Dovizioso bleibt "Iannone-Effekt" erspart

"Ich hatte nicht immer so gute Teamkollegen wie Jorge", scherzte Dovizioso im Hinblick auf die Aktion von Iannone im Vorjahr. "Aber das war damals eine andere Situation, weil wir beide um unseren Verbleib bei Ducati gekämpft haben. Jorge hingegen war heute einige Runden sehr am Limit. Wir haben beide mehrmals das Vorderrad verloren und hatten keinerlei Raum für irgendwelche Spielchen.

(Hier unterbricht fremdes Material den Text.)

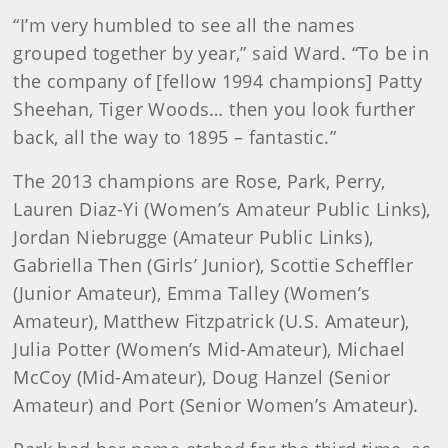
“I’m very humbled to see all the names
grouped together by year,” said Ward. “To be in
the company of [fellow 1994 champions] Patty
Sheehan, Tiger Woods… then you look further
back, all the way to 1895 – fantastic.”
The 2013 champions are Rose, Park, Perry,
Lauren Diaz-Yi (Women’s Amateur Public Links),
Jordan Niebrugge (Amateur Public Links),
Gabriella Then (Girls’ Junior), Scottie Scheffler
(Junior Amateur), Emma Talley (Women’s
Amateur), Matthew Fitzpatrick (U.S. Amateur),
Julia Potter (Women’s Mid-Amateur), Michael
McCoy (Mid-Amateur), Doug Hanzel (Senior
Amateur) and Port (Senior Women’s Amateur).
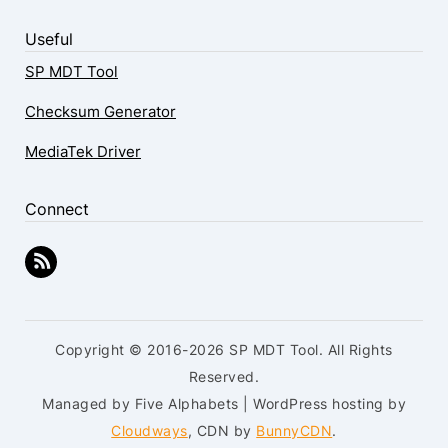
Useful
SP MDT Tool
Checksum Generator
MediaTek Driver
Connect
Copyright © 2016-2026 SP MDT Tool. All Rights
Reserved.
Managed by Five Alphabets | WordPress hosting by
Cloudways
, CDN by
BunnyCDN
.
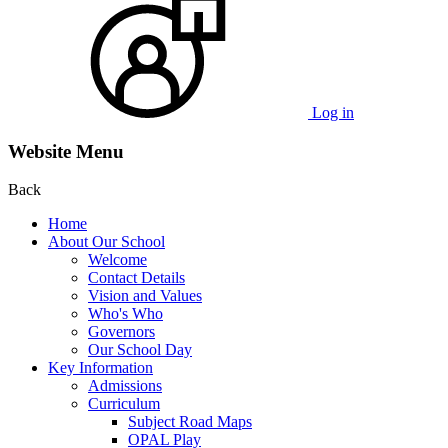
Log in
Website Menu
Back
Home
About Our School
Welcome
Contact Details
Vision and Values
Who's Who
Governors
Our School Day
Key Information
Admissions
Curriculum
Subject Road Maps
OPAL Play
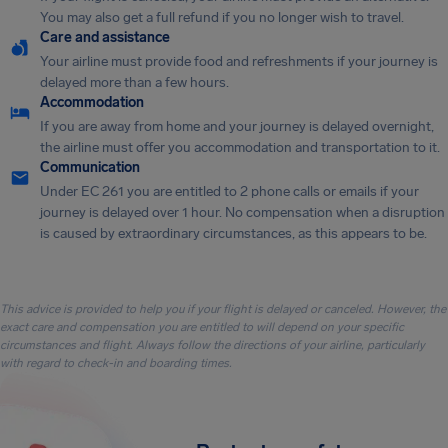
You may also get a full refund if you no longer wish to travel.
Care and assistance
Your airline must provide food and refreshments if your journey is
delayed more than a few hours.
Accommodation
If you are away from home and your journey is delayed overnight,
the airline must offer you accommodation and transportation to it.
Communication
Under EC 261 you are entitled to 2 phone calls or emails if your
journey is delayed over 1 hour. No compensation when a disruption
is caused by extraordinary circumstances, as this appears to be.
This advice is provided to help you if your flight is delayed or canceled. However, the
exact care and compensation you are entitled to will depend on your specific
circumstances and flight. Always follow the directions of your airline, particularly
with regard to check-in and boarding times.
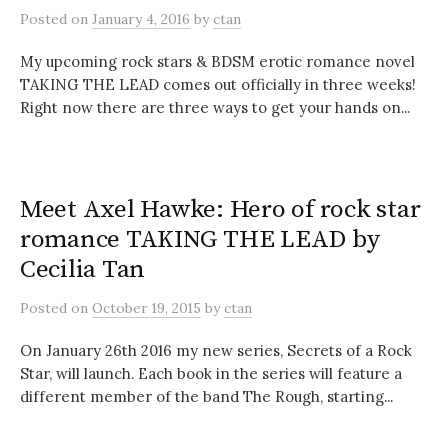
Posted
on
January 4, 2016
by
ctan
My upcoming rock stars & BDSM erotic romance novel
TAKING THE LEAD comes out officially in three weeks!
Right now there are three ways to get your hands on...
Meet Axel Hawke: Hero of rock star
romance TAKING THE LEAD by
Cecilia Tan
Posted
on
October 19, 2015
by
ctan
On January 26th 2016 my new series, Secrets of a Rock
Star, will launch. Each book in the series will feature a
different member of the band The Rough, starting...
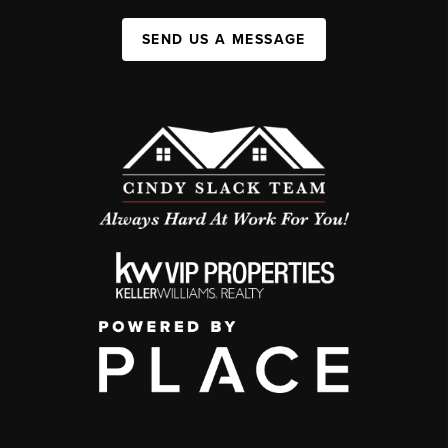
SEND US A MESSAGE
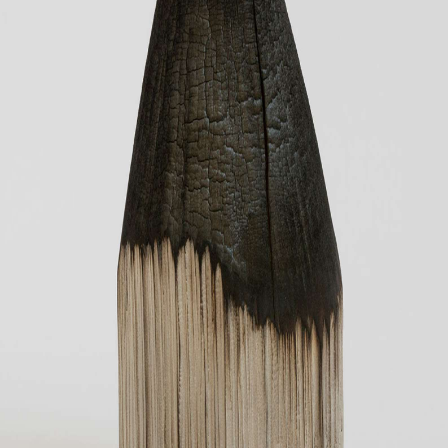
CONTACT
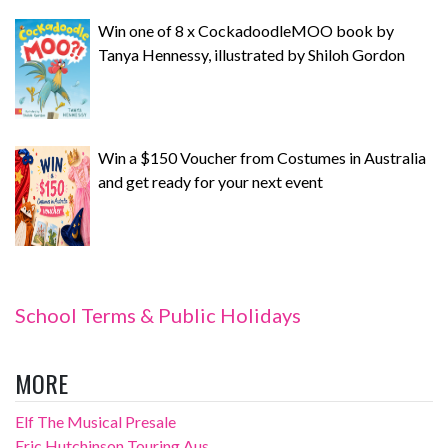
Win one of 8 x CockadoodleMOO book by
Tanya Hennessy, illustrated by Shiloh Gordon
Win a $150 Voucher from Costumes in Australia
and get ready for your next event
School Terms & Public Holidays
MORE
Elf The Musical Presale
Eric Hutchinson Touring Aus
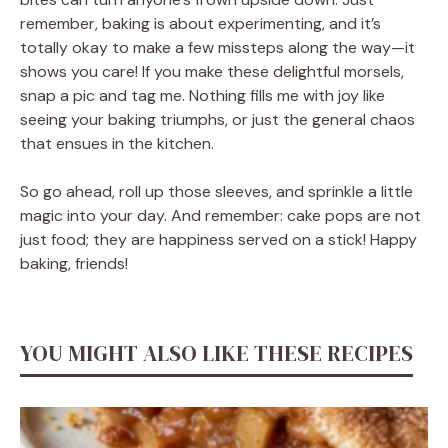
remember, baking is about experimenting, and it’s
totally okay to make a few missteps along the way—it
shows you care! If you make these delightful morsels,
snap a pic and tag me. Nothing fills me with joy like
seeing your baking triumphs, or just the general chaos
that ensues in the kitchen.
So go ahead, roll up those sleeves, and sprinkle a little
magic into your day. And remember: cake pops are not
just food; they are happiness served on a stick! Happy
baking, friends!
YOU MIGHT ALSO LIKE THESE RECIPES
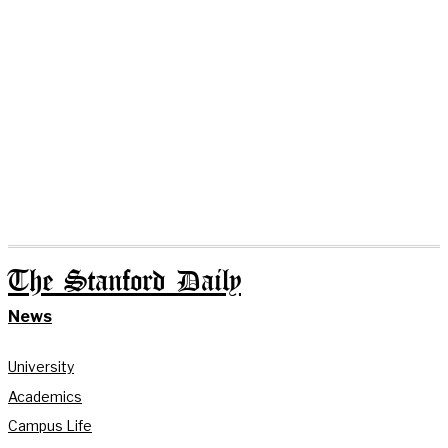
The Stanford Daily
News
University
Academics
Campus Life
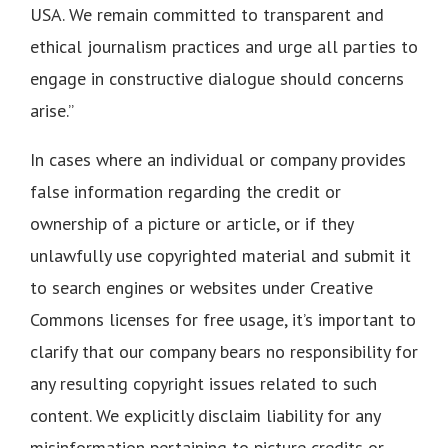
USA. We remain committed to transparent and
ethical journalism practices and urge all parties to
engage in constructive dialogue should concerns
arise.”
In cases where an individual or company provides
false information regarding the credit or
ownership of a picture or article, or if they
unlawfully use copyrighted material and submit it
to search engines or websites under Creative
Commons licenses for free usage, it’s important to
clarify that our company bears no responsibility for
any resulting copyright issues related to such
content. We explicitly disclaim liability for any
misinformation pertaining to picture credits or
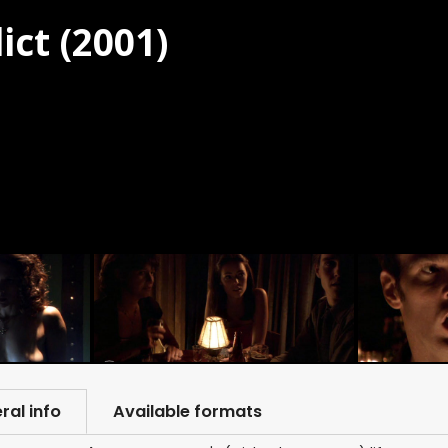
ict (2001)
ral info
Available formats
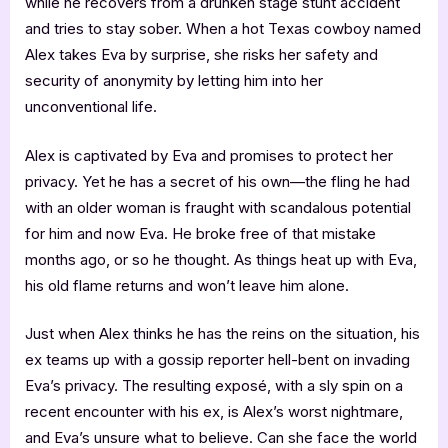
while he recovers from a drunken stage stunt accident
and tries to stay sober. When a hot Texas cowboy named
Alex takes Eva by surprise, she risks her safety and
security of anonymity by letting him into her
unconventional life.
Alex is captivated by Eva and promises to protect her
privacy. Yet he has a secret of his own—the fling he had
with an older woman is fraught with scandalous potential
for him and now Eva. He broke free of that mistake
months ago, or so he thought. As things heat up with Eva,
his old flame returns and won’t leave him alone.
Just when Alex thinks he has the reins on the situation, his
ex teams up with a gossip reporter hell-bent on invading
Eva’s privacy. The resulting exposé, with a sly spin on a
recent encounter with his ex, is Alex’s worst nightmare,
and Eva’s unsure what to believe. Can she face the world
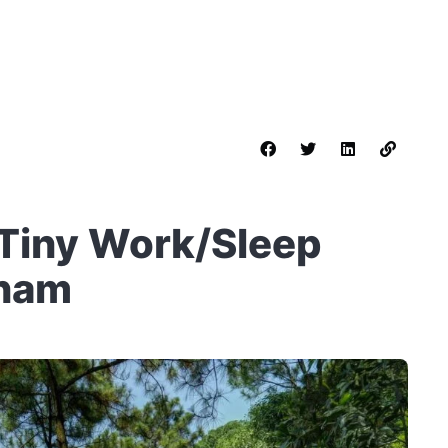
 Tiny Work/Sleep
tnam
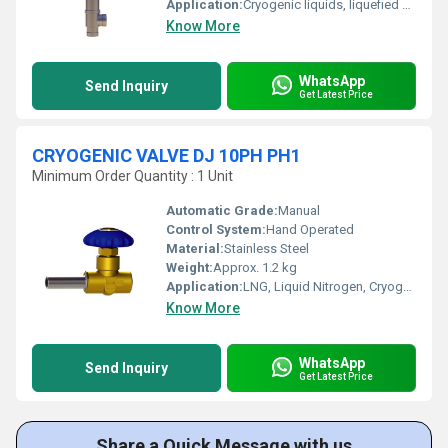
Application:
Cryogenic liquids, liquefied gas filling, LNG, liquid nitrogen, oxygen, argon
Know More
WhatsApp
Send Inquiry
Get Latest Price
CRYOGENIC VALVE DJ 10PH PH1
Minimum Order Quantity : 1 Unit
Automatic Grade:
Manual
Control System:
Hand Operated
Material:
Stainless Steel
Weight:
Approx. 1.2 kg
Application:
LNG, Liquid Nitrogen, Cryogenic Storage
Know More
WhatsApp
Send Inquiry
Get Latest Price
Share a Quick Message with us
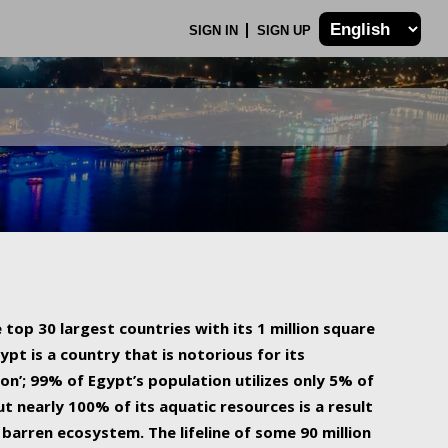
SIGN IN
SIGN UP
 top 30 largest countries with its 1 million square
ypt is a country that is notorious for its
on’; 99% of Egypt’s population utilizes only 5% of
ut nearly 100% of its aquatic resources is a result
barren ecosystem. The lifeline of some 90 million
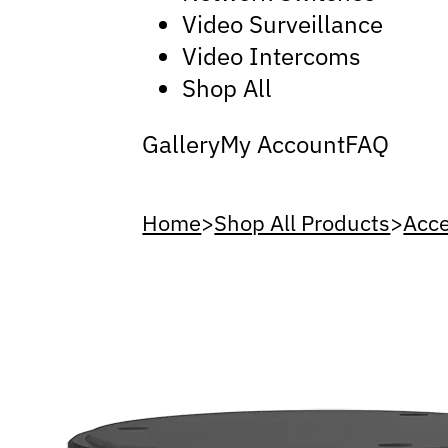
Video Surveillance
Video Intercoms
Shop All
Gallery
My Account
FAQ
Home
>
Shop All Products
>
Acce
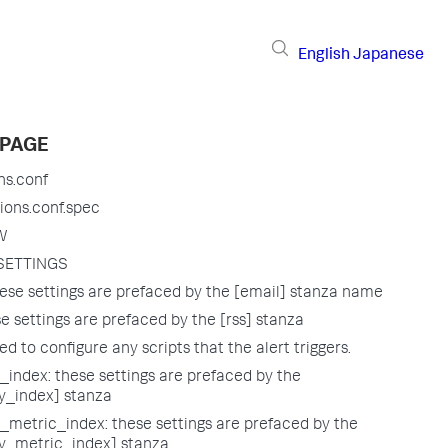
English
Japanese
 PAGE
ns.conf
ions.conf.spec
W
SETTINGS
ese settings are prefaced by the [email] stanza name
e settings are prefaced by the [rss] stanza
sed to configure any scripts that the alert triggers.
index: these settings are prefaced by the
_index] stanza
metric_index: these settings are prefaced by the
_metric_index] stanza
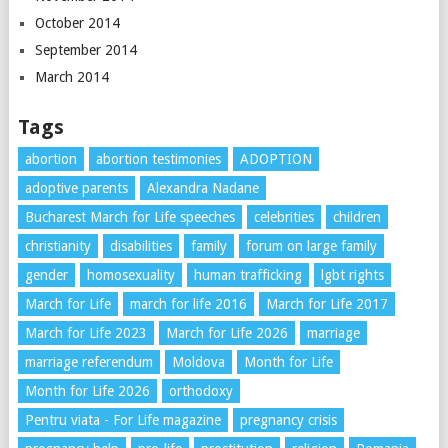
October 2014
September 2014
March 2014
Tags
abortion
abortion testimonies
ADOPTION
adoptive parents
Alexandra Nadane
Bucharest March for Life speeches
celebrities
children
christianity
disabilities
family
forum on large family
gender
homosexuality
human trafficking
lgbt rights
March for Life
march for life 2016
March for Life 2017
March for Life 2023
March for Life 2026
marriage
marriage referendum
Moldova
Month for Life
Month for Life 2026
orthodoxy
Pentru viata - For Life magazine
pregnancy crisis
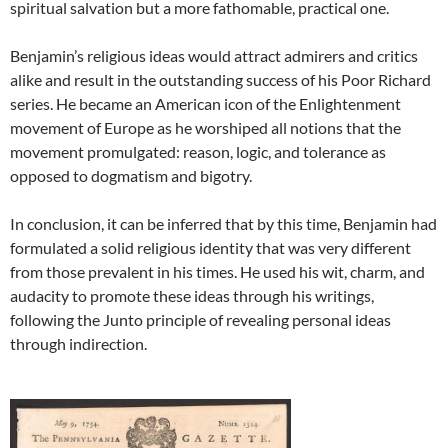
spiritual salvation but a more fathomable, practical one.
Benjamin’s religious ideas would attract admirers and critics
alike and result in the outstanding success of his Poor Richard
series. He became an American icon of the Enlightenment
movement of Europe as he worshiped all notions that the
movement promulgated: reason, logic, and tolerance as
opposed to dogmatism and bigotry.
In conclusion, it can be inferred that by this time, Benjamin had
formulated a solid religious identity that was very different
from those prevalent in his times. He used his wit, charm, and
audacity to promote these ideas through his writings,
following the Junto principle of revealing personal ideas
through indirection.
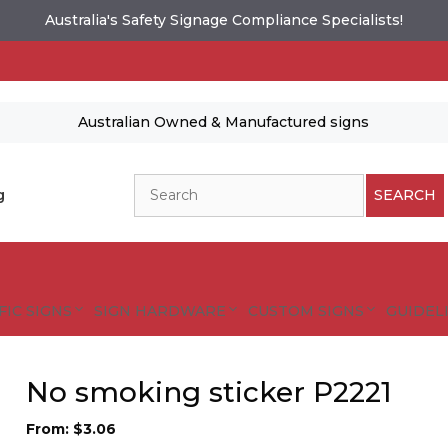
Australia's Safety Signage Compliance Specialists!
Australian Owned & Manufactured signs
Search
g
SEARCH
FIC SIGNS
SIGN HARDWARE
CUSTOM SIGNS
GUIDELI
No smoking sticker P2221
From:
$
3.06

Er ist über Dreiviertel der Renndistanz sehr gut gefahren, hat dann aber massiv Grip am Hinterrad verloren."

Tatsächlich konnte man auf den TV-Bildern schon in den Runden vor dem Überholmanöver sehen, dass Lorenzo immer wieder beim Anbremsen das Heck wegen zu wenig Grip rutschte. Etwas, das er bestätigte: "Ich wusste, dass ich auf meinen Hinterreifen aufpassen musste. Irgendwann hat der dennoch nachgelassen und dann begann auch die Front zu rutschen."

Deshalb musste Lorenzo Dovizioso auch rasch ziehen lassen, als dieser ihn endlich überholt hatte. "Ich hätte gerne mit ihm mitgehalten, aber er hat sich keine Fehler mehr erlaubt. Ich lag nicht weit zurück, aber wenn ich mehr Risiko eingegangen wäre, hätte das zu 90 Prozent in einem Sturz geendet."

Ciabatti verteidigt Entscheidung

Teamchef Paolo Ciabatti klärte im Gespräch mit der spanischen "As" auf, dass die Rollen schon vor dem Rennen klar verteilt wurden: "Wir haben beiden Fahrern deutlich mitgeteilt, dass wir keinen weiteren Fall wie in Argentinien wollen. Am Ende ist das Ergebnis für das gesamte Team das Wichtigste und Lorenzo hat sich heute wie ein Profi verhalten."

Die Mitteilung auf Lorenzos Digitalanzeige rechtfertigte Ciabatti folgendermaßen: "Es war an der Zeit, ihm zu sagen, dass die Sache zu wichtig war, um sie in einem internen Kampf zu riskieren. Jorge hatte gezeigt, dass er schnell war, aber er ist Profi genug, um zu verstehen, was für uns als Hersteller am wichtigsten ist. Daher glaube ich nicht, dass es irgendjemanden im Team gibt, der unsere Entscheidung nicht verteidigt."

Zur Erinnerung: Hätte Lorenzo vor Dovizioso gewonnen, wäre Marc Marquez bereits in Sepang Weltmeister geworden. Und Ducati hätte sich selbst um den Lohn für die harte Arbeit in den vergangenen 17 Rennen gebracht. Nun hat Dovizioso die Chance, beim MotoGP-Finale in Valencia das Ruder doch noch herumzureißen.